Having just received a rather unwelcome envelope in the post last week, I want to talk this evening about taxation. No one likes paying tax, but the Island obviously needs money to pay for essential public services, and the forecasts have recently indicated that there are shortfalls not anticipated a year ago. Tax is however still an imposition and there is no justification for it unless it meets that requirement of essentiality. Personal income tax should remain at 20%. That is a reasonable rate and is a long standing symbol of our fiscal stability. So far as wealthy immigrants are concerned, I think that they too should pay 20%. Maybe, if there is evidence that none would come to Jersey on that basis, we might have to be pragmatic because, apart from tax, many make important contributions to to the Island’s well-being – but in principle all Jersey residents should be bound by the same rules. Many people are still feeling the pinch of 20 means 20 and the Treasury Minister was correct to put more money in the hands of less well-off taxpayers by reducing the marginal rate.

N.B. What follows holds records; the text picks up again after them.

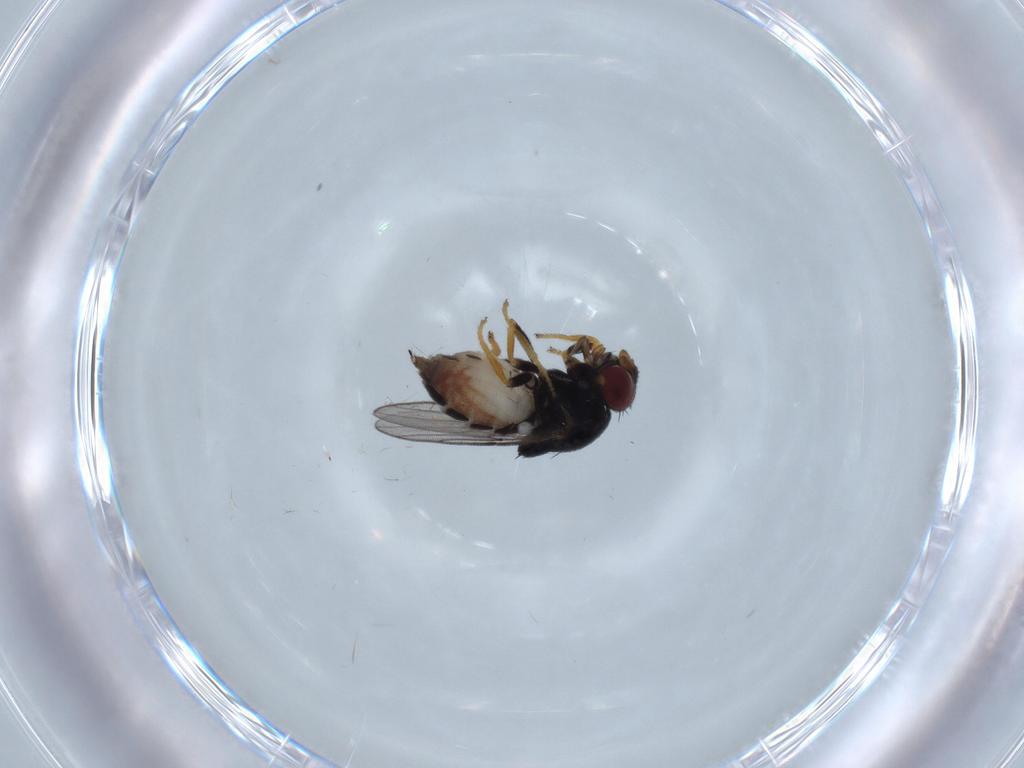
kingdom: Animalia
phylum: Arthropoda
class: Insecta
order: Diptera
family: Chloropidae
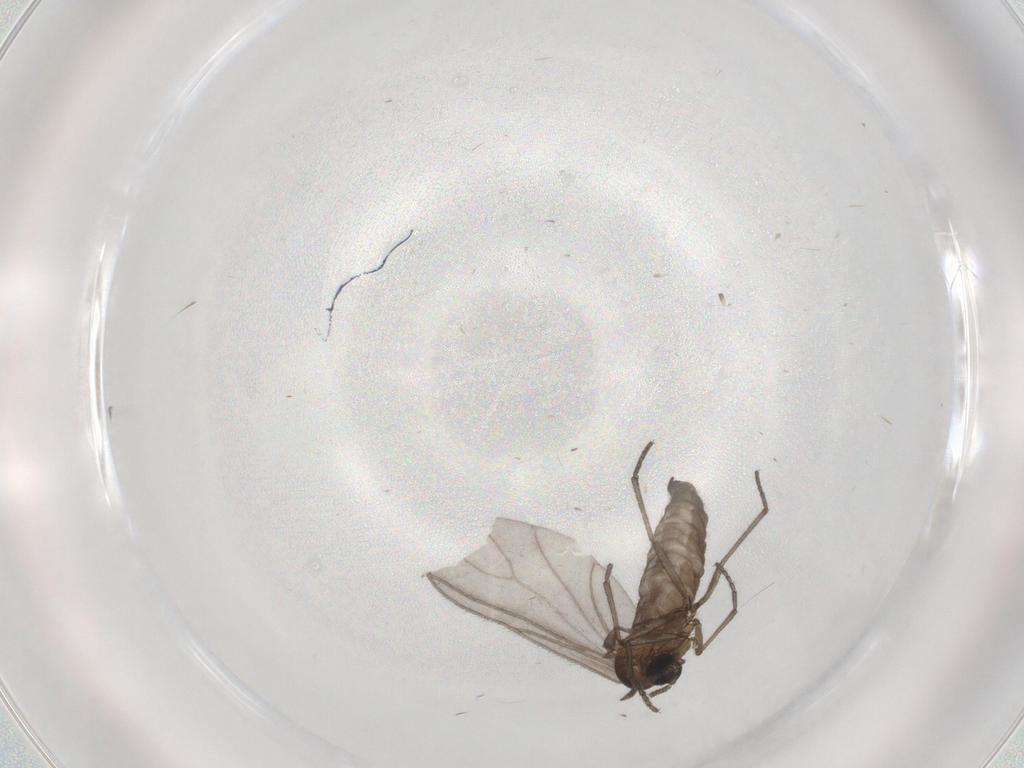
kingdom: Animalia
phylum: Arthropoda
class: Insecta
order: Diptera
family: Sciaridae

The taxation of companies is a difficult area. The so called zero ten policy was introduced to ensure that the financial services industry remained in Jersey. It was introduced partly because of international threats but partly because of competition. The Isle of Man reduced their corporate rate of tax to 10% and other countries followed suit. If our tax rate had remained 20%, the banks would have gone. So now they pay 10%.

The zero part of the policy enables overseas investors to deposit money here without paying tax, and that creates profits for banks on which substantial taxes are paid. It is unfair that businesses owned by local individuals pay tax whereas those operated by companies do not. I hope that it might be possible to find s solution to that problem.

GST is an effective and relatable way to raise revenue, but it should not be allowed to rise above 5% for the foreseeable future. That means no complicated exemptions which would only add civil servants in the taxes office and push the rate up to 6 or 7%. Exemptions mainly benefit the better off. GST should be simple broad and low, and protection for the lower paid should come, as now, through the Income Support system.